● **提示文**
====================

サイドテーブル「RattanMix Slide shelf」の企画経緯と
コンセプト設計についてお話します。
こんにちは。ヤマモトです。
リセノのオリジナル家具「Re:CENO product」から
スライドシェルフをリリースします。
数字の「6」と「9」を重ね合わせた様なデザインで、
重なり幅を変えることで全体幅が変化し、スペースに
ぴったりフィットさせることができます。
本日のマガジンでは、このスライドシェルフについて
企画経緯とコンセプト設計を紐解いていこうと思います。
「造作家具のフィット感を、賃貸の今から。」
お部屋の間取りは、千差万別。
2つとして同じ間取りのお家はないというくらいに
お部屋には、様々な形があります。
同じ10畳のお部屋だとしても、柱の位置が違ったり、
窓の位置が違ったり、ドアの位置が違ったり。
だからこそ、置きたい場所にピッタリとフィットする
家具を探すのは、とても大変です。
スペースに隙間なくフィットしたインテリアは、無駄
がなく、洗練されて美しく、お部屋作りをする中で
「いつかは」と、憧れを抱く家具です。
新しくお家を建てるときや、リノベーションのタイミ
ングでは、こだわった造作(ぞうさく)家具を依頼
される方もいらっしゃるでしょう。
造作家具とは、その家、そのスぺースぴったりに専用
で作る家具のことで、大抵は大工さんに専用でサイズ
設計をしてもらって、作ってもらいます。
キッチンの天袋などは、スペースに合わせて作られる
造作家具の代表ですね。
ぴったり無駄なくフィットする造作家具は、収まりが
よく、スペースも最大限活用できます。
デメリットとしては、ひとつの家具をオーダーメイド
で製作する必要があるので、価格は通常の3倍~数倍
くらいしてしまいます。
1cm刻みなどでオーダーできる安価な収納家具もある
にはありますが、プリント紙を使ったような量産家具
が多く、満足して長く愛用できるクオリティには、
ほど遠いものが多いのが現状です。

====================

● **記録データ**
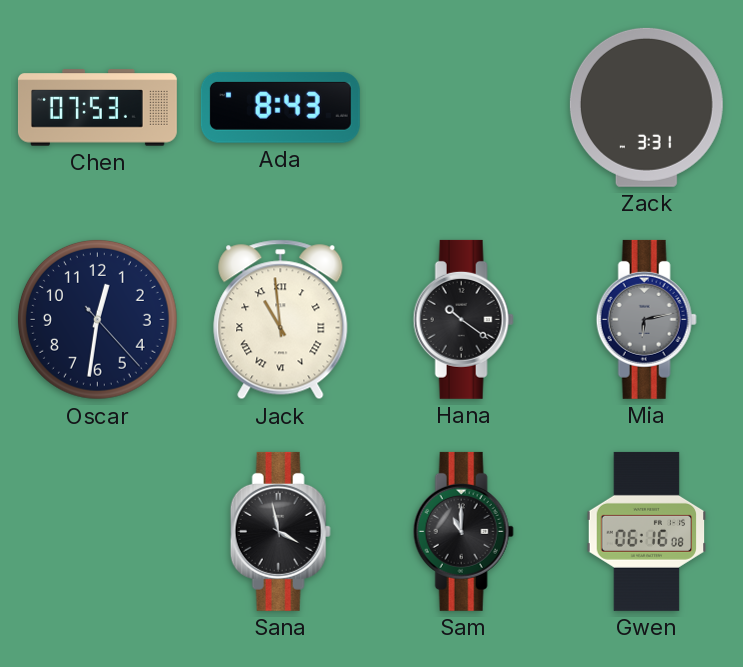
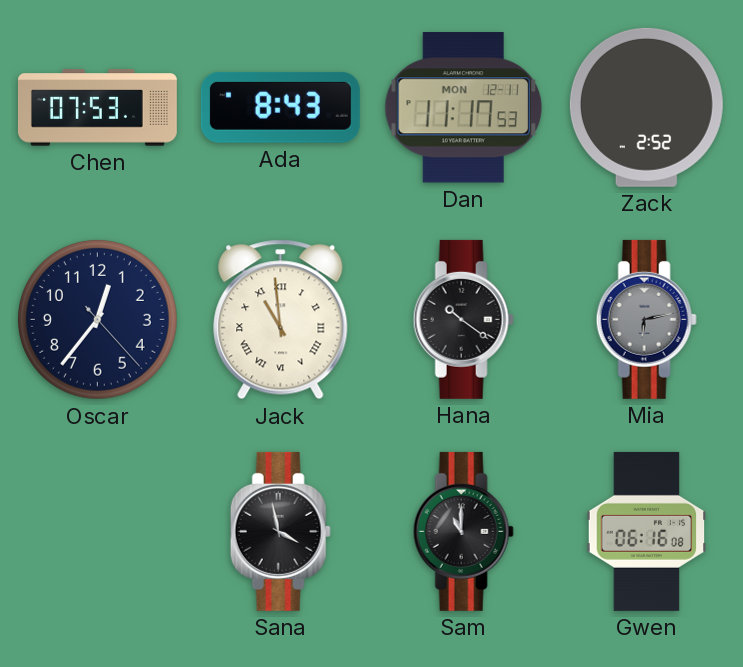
Dan: none -> 11:17
Zack: 3:31 -> 2:52
Oscar: 12:31 -> 12:36
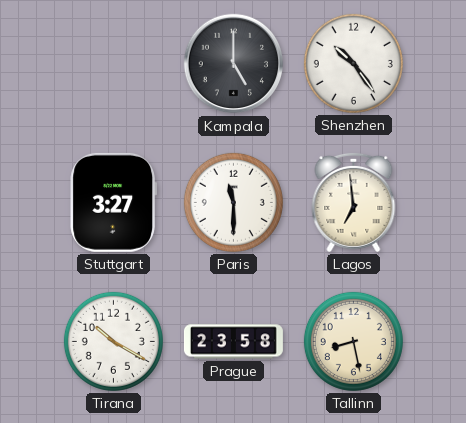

====================

● **短い課題 1**
上の提示文について、次の問いに答えてください。
(a) スライドシェルフのデザインは、どの数字とどの数字を重ね合わせたようだと述べられていますか。
(b) スペースに合わせて作られる造作家具の代表として挙げられているものは何ですか。
(c) 造作家具の価格は、通常と比べてどのくらいになると書かれていますか。
● **短い課題 2**
上の提示文のうち、「サイドテーブル「RattanMix Slide shelf」の企画経緯と」から「ぴったりフィットさせることができます。」までの部分を、両端の語句を含めて一字も変えずに書き写して返してください。

● **正答 1**
(a) 数字の「6」と「9」です。
(b) キッチンの天袋です。
(c) 通常の3倍~数倍くらいです。

● **正答 2**
サイドテーブル「RattanMix Slide shelf」の企画経緯と
コンセプト設計についてお話します。
こんにちは。ヤマモトです。
リセノのオリジナル家具「Re:CENO product」から
スライドシェルフをリリースします。
数字の「6」と「9」を重ね合わせた様なデザインで、
重なり幅を変えることで全体幅が変化し、スペースに
ぴったりフィットさせることができます。